> _Task directions_
Although the data below holds other lines too, output only those from the line with "asupra modului cum" up to and including the line with "fisier de mic", exactly as they appear.

Records excerpted from a collection
──────────

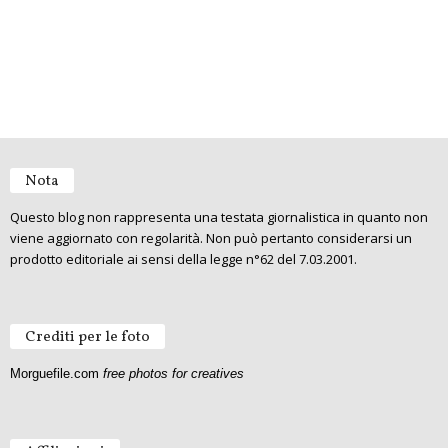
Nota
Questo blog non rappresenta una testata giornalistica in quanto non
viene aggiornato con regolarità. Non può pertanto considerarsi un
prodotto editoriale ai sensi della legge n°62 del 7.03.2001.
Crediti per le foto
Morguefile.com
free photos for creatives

──────────

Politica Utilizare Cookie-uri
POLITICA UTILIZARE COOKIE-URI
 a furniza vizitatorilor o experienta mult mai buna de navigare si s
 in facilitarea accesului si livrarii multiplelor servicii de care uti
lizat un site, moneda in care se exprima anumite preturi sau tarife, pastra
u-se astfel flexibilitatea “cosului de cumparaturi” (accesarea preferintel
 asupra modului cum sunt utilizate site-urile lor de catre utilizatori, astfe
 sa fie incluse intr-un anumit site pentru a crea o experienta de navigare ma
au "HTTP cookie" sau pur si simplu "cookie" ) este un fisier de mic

──────────

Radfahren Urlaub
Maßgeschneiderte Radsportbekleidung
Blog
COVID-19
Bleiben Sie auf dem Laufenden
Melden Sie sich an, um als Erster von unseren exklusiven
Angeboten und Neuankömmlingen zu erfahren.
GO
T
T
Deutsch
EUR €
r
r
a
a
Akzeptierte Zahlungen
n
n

──────────

> _Result_
 asupra modului cum sunt utilizate site-urile lor de catre utilizatori, astfe
 sa fie incluse intr-un anumit site pentru a crea o experienta de navigare ma
au "HTTP cookie" sau pur si simplu "cookie" ) este un fisier de mic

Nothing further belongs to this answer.